Карлсон — жестокий кумир. Его совершенно безразличного вопроса достаточно — чтобы перевернуть все представления, снисходительной просьбы — чтобы разбиться вдребезги от счастья ее исполнить (а он не требует, не просит), иронии по поводу чего-то совершенно постороннего — чтобы сгореть со стыда за собственное несовершенство. Его провокации чудовищны, а аргументы банальны, с ним оказываешься в самых мучительных положениях при самых отягчающих обстоятельствах, и в критическую минуту он предательски отстраняется, чтобы свалить на тебя всю ответственность. <…> Он появляется как дар безответственной свободы и уходит, когда обретается мужество расплаты. Карлсон просто необходим, он приучает не бояться смотреть на все с крыши. А это пригодится в жизни [408].
Совершенно очевидно, что, выстраивая ряд от Бабы-яги до Карлсона, Смирнов «держит в уме» формализованные схемы сказочных сюжетов — по В. Проппу или даже по К. Леви-Строссу — и пишет об изменении их семантики: фигура трикстера — нарушителя законов «взрослого» общества в 1972 году оказывается не пугающей, но спасительной, потому что свидетельствует о возможности освобождения личности. В этой статье Карлсон окончательно превращается в антропологическую метафору, необходимую для самокритики «шестидесятнического» сознания. Прочь иллюзии: общество в целом не эволюционирует (потому что ему этого делать не дают), освободиться может только отдельный индивид, который обрел «мужество расплаты» за прежние шалости. Из концентрированного выразителя идеи детства, каким видели Карлсона авторы второй половины 1960-х, Карлсон под пером Смирнова превратился в учителя свободы сугубо экзистенциалистского толка — в духе не Сартра, но Альбера Камю. Замечу, что детство и свобода — понятия, в лексиконе «шестидесятников» семантически близкие, но не идентичные, и статьи Уваровой и Смирнова свидетельствовали о заметном сдвиге смысловых акцентов.

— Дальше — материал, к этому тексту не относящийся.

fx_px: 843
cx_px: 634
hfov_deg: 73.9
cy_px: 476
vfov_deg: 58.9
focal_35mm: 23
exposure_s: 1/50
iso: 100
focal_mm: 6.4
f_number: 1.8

Поиски «тончайшей технологии»
Для того чтобы понять, какое отношение имеют мультфильмы Б. Степанцева к разнообразным реинкарнациям Карлсона в театре и критике конца 1950-х — 1960-х годов, особенно в критике «шестидесятнической», понадобится сделать несколько важных замечаний теоретического характера.

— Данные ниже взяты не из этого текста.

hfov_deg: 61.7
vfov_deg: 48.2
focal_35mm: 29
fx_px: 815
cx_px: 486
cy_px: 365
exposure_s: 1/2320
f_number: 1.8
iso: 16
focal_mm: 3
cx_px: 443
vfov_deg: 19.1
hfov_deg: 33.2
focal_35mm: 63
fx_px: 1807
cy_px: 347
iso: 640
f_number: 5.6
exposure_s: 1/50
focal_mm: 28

Сказочные фильмы и книги для самых маленьких, чаще всего не имевшие «двойного дна» и не использовавшие эзопов язык, тем не менее функционировали в те годы как своего рода «антидот», способствовавший последовательной перекодировке советских репрессивных идеологем в ценности эмоциональной открытости, свободы и доверительного общения (мультипликационные трилогии о Чебурашке и Винни-Пухе, фильмы «Добро пожаловать, или Посторонним вход запрещен» (1964) Э. Климова и «Айболит-66» (1966) Р. Быкова, роман П. Трэверс «Мэри Поппинс», переведенный Б. Заходером, и первые повести о муми-троллях) [409]. Политические аллюзии или пародийное переосмысление советских языковых штампов в таких сказочных произведениях могли присутствовать, а могли и отсутствовать — но даже тогда, когда они появлялись, эти аллюзии были вторичны, они были следствием того, что и авторы, и читатели/зрители воспринимали сказочные книги и фильмы как пространства «конверсии» социальных смыслов.
Это новое представление о детской культуре объединяло людей с достаточно разными политическими убеждениями, от близких к диссидентству до вполне лояльных режиму, — хотя, вероятно, у оппозиционеров оно было более отрефлексированным. Разумеется, в легальной советской культуре того времени были и другие сказки — верноподданнические, скучные или примитивные, — но описываемая модальность создания сказок для самых маленьких в 1970-е годы «задавала тон» и неявно определяла критерии качества.
Как я уже говорила, в конце 1960-х годов возник «социальный запрос» на лишенные дидактизма развлекательность и лиризм (или сентиментальность). Театральные постановки «Малыша и Карлсона» сразу же стали реализовывать этот запрос через давно опробованные средства: в случае Карлсона — эксцентрику и клоунаду, в случае Малыша — традиционный арсенал романтических женских и юношеских ролей. Таким образом, театральный Карлсон сочетал черты откровенного клоуна и дидактически понимаемое «внимание к детской душе» — то есть был сентиментальным клоуном. Его амплуа, если использовать терминологию В. Проппа и К. Леви-Стросса, было амплуа не трикстера, но волшебного помощника.